“That’s right.” Millett nodded and drove away. Connor got into his own car, lit his pipe, and tried to enjoy a smoke while he absorbed the impact of what he had heard. Angela and he had never discussed finance—she simply had no interest in the subject—and it was only through oblique references that he guesstimated the size of her inheritance as in the region of a million, perhaps two. But Avalon was a rich man’s folly in the old Randolph Hearst tradition. Surrounded by a dozen square miles of the choicest land in Philadelphia, it was the nearest thing to a royal palace that existed outside Europe.
Real estate was not one of Connor’s specialties, but he knew that anybody buying Avalon would have had to open the bidding at ten million or more. In other words, Angela was not merely rich—she had graduated into the millionaires’ super-league, and it was hardly surprising that her emotional life had been affected.
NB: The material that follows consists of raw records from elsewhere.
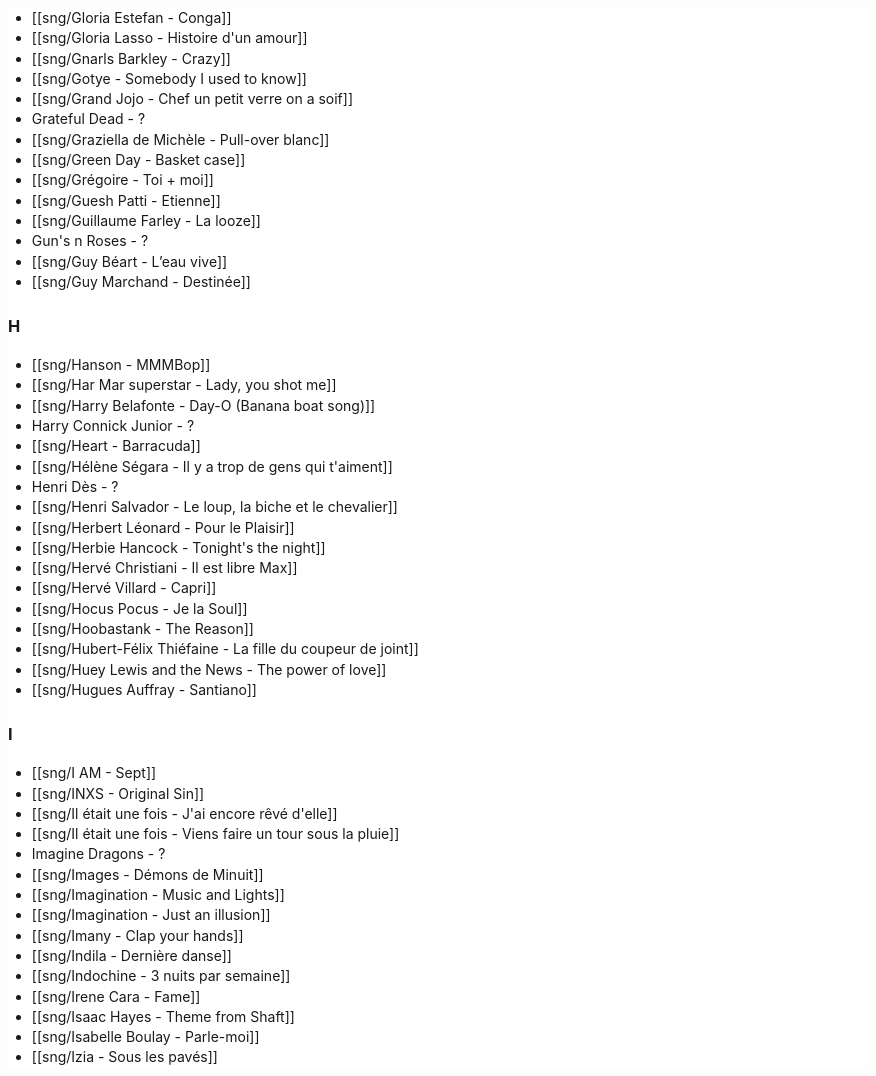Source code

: - [[sng/Gloria Estefan - Conga]]
- [[sng/Gloria Lasso - Histoire d'un amour]]
- [[sng/Gnarls Barkley - Crazy]]
- [[sng/Gotye - Somebody I used to know]]
- [[sng/Grand Jojo - Chef un petit verre on a soif]]
- Grateful Dead - ?
- [[sng/Graziella de Michèle - Pull-over blanc]]
- [[sng/Green Day - Basket case]]
- [[sng/Grégoire - Toi + moi]]
- [[sng/Guesh Patti - Etienne]]
- [[sng/Guillaume Farley - La looze]]
- Gun's n Roses - ?
- [[sng/Guy Béart - L’eau vive]]
- [[sng/Guy Marchand - Destinée]]

### H

- [[sng/Hanson - MMMBop]]
- [[sng/Har Mar superstar - Lady, you shot me]]
- [[sng/Harry Belafonte - Day-O (Banana boat song)]]
- Harry Connick Junior - ?
- [[sng/Heart - Barracuda]]
- [[sng/Hélène Ségara - Il y a trop de gens qui t'aiment]]
- Henri Dès - ?
- [[sng/Henri Salvador - Le loup, la biche et le chevalier]]
- [[sng/Herbert Léonard - Pour le Plaisir]]
- [[sng/Herbie Hancock - Tonight's the night]]
- [[sng/Hervé Christiani - Il est libre Max]]
- [[sng/Hervé Villard - Capri]]
- [[sng/Hocus Pocus - Je la Soul]]
- [[sng/Hoobastank - The Reason]]
- [[sng/Hubert-Félix Thiéfaine - La fille du coupeur de joint]]
- [[sng/Huey Lewis and the News - The power of love]]
- [[sng/Hugues Auffray - Santiano]]

### I

- [[sng/I AM - Sept]]
- [[sng/INXS - Original Sin]]
- [[sng/Il était une fois - J'ai encore rêvé d'elle]]
- [[sng/Il était une fois - Viens faire un tour sous la pluie]]
- Imagine Dragons - ?
- [[sng/Images - Démons de Minuit]]
- [[sng/Imagination - Music and Lights]]
- [[sng/Imagination - Just an illusion]]
- [[sng/Imany - Clap your hands]]
- [[sng/Indila - Dernière danse]]
- [[sng/Indochine - 3 nuits par semaine]]
- [[sng/Irene Cara - Fame]]
- [[sng/Isaac Hayes - Theme from Shaft]]
- [[sng/Isabelle Boulay - Parle-moi]]
- [[sng/Izia - Sous les pavés]]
Connor was puzzled, nevertheless, over the fact that she was selling all her furniture. There was, among several cherished pieces, a Gaudreau writing desk for which she had always shown an exaggerated possessiveness. Suddenly aware that he could neither taste nor smell the imported tobacco which had seemed so good in his pouch, Connor extinguished his pipe and drove out onto the highway.
He had traveled south for some five miles before admitting to himself that he was going to Avalon.
The house itself was invisible, screened from the road by a high redbrick wall. Age had mellowed the brickwork, but the coping stones on top had a fresh appearance and were surmounted by a climb-proof wire fence. Connor drove along beside the wall until it curved inwards to a set of massive gates which were closed. At the sound of his horn, a thickset man with a gun on his hip, wearing a uniform of café-au-lait gabardine, emerged from a lodge. He looked out through the gate without speaking.